I am not however speaking
for
anyone. What I write is simply a contribution to a permanent communication, which comes from me personally but only exists because of other women. An individual woman who appears as the spokeswoman for the freedom of all women is a pathetic and isolated creature. She is inevitably either crushed or contained as a sexual performer. No woman can stand alone and demand liberation
for
others because by doing so she takes away from other women the capacity to organize and speak for themselves. Also she presents no threat. An individual ‘emancipated’ woman is an amusing incongruity, a titillating commodity, easily consumed. It is only when women start to organize in large numbers that we become a political force, and begin to move towards the
possibility of a truly democratic society in which every human being can be brave, responsible, thinking and diligent in the struggle to live at once freely and unselfishly. Such a democracy would be communism, and is beyond our present imagining.
CHAPTER 1
Impudent Lasses
By God, if wommen hadde written stories,
As clerkes han with-inne hir oratories,
They wolde han written of men more wickednesse
Than all the mark of Adam may redresse.
Chaucer, The Wife of Bath’s Prologue,
The Canterbury Tales
It may be thought strange and unbecoming in our sex to show ourselves by way of petitions.… [But] … Christ has purchased us at as deare a rate as he hath done Men, and therefore requireth the like obedience for the same mercy as of men.
… In the free enjoying of Christ in His own laws and flourishing estate of Church and Commonwealth consisteth one happinesse of women as of men.

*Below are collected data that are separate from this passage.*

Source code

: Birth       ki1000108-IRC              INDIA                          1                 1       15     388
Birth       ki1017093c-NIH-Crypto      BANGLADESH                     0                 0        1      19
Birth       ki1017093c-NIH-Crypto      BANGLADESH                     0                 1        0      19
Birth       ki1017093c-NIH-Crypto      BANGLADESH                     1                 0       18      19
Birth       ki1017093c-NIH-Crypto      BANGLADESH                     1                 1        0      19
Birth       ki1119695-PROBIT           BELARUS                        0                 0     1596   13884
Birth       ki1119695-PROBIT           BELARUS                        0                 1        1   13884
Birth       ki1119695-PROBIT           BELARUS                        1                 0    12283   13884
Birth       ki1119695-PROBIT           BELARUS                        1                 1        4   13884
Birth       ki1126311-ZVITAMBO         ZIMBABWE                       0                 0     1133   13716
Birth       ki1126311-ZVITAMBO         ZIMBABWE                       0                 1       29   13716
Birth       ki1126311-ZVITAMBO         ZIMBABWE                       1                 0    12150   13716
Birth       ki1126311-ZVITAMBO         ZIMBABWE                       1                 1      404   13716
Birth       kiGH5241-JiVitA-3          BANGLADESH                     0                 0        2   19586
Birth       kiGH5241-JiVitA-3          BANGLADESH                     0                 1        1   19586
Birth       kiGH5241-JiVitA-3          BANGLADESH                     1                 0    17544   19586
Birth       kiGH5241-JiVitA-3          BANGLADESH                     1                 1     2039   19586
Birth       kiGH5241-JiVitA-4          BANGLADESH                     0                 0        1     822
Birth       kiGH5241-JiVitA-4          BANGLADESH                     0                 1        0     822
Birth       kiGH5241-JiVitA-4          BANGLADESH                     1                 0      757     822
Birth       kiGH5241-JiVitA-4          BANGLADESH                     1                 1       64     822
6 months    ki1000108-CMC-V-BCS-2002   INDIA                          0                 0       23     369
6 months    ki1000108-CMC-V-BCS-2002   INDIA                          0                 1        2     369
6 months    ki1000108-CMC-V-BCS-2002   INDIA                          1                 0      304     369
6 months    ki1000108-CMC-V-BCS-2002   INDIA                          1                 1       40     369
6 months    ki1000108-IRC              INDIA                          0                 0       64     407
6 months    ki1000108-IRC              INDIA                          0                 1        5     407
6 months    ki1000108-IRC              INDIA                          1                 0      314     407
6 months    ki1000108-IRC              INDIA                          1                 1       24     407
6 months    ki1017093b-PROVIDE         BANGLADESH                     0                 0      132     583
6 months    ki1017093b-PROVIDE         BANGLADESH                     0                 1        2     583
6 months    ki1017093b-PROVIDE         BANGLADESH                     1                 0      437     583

… Women are sharers in the common calamities that accompany both Church and Commonwealth, when oppression is exercised over the Church or Kingdome, wherein they live; and an unlimited power has been given to prelates to exercise over the consciences of women as well as men, witnesse Newgate, Smithfield, and other places of persecution wherein women as well as men have felt … their fury.
Women’s petition to Parliament, 1642
– against Popery
Our desire is to shut up our kitchen doores from eight in the morning till eight at night every second Tuesday in the month unless some extraordinary business happen to keep them open; if so to enjoy an equivalent and conscientious liberty another day, but our City Dames are so nice that they will put in anything for an exception, and in case of rainy weather they may detaine us … therefore let it raine, haile,
snow or blow never so fast; we would have leave, at our discretion, to take up our coats and steere our course as we please.
Maid’s Petition, 1647 – against the ‘uncontrollable impositions of our surly Madams’
[Women] appeare so despicable in your eyes as to be thought unworthy to petition or represent our grievances.… Can you imagine us to be so sottish or stupid, as not to perceive, or not to be sensible when daily those strong defences of our Peace and Welfare are broken down and trod underfoot by force or arbitrary power? Would you have us keep at home in our houses while men … are fetched out of their beds and forced from their houses by souldiers, to the affrighting and undoing of themselves, and their wives, children and families.… Shall we sit still and keep at home.
Petition in favour of Lilburne’s release, 1647
We have for many years chattered like Cranes and mourned like Doves.
Petition against the law on debt, 1651
When Men unto their Wives make long beseeches
The Women domineer who wear the Breeches
Their tongues, their hands, their wits to work they set,
And never leave till they the conquest get.
… Nothing will serve them when their finger itches
Until such time they have attained the Breeches.
‘The Women’s Fegaries shewing the great endeavour they have used for obtaining of the Breeches’, c. 1675
If you love yourselves you must love your Wives and Children which are part of yourselves, and this suggests to you the demand they have upon your Labour and Industry in order to make a decent and comfortable Provision for them.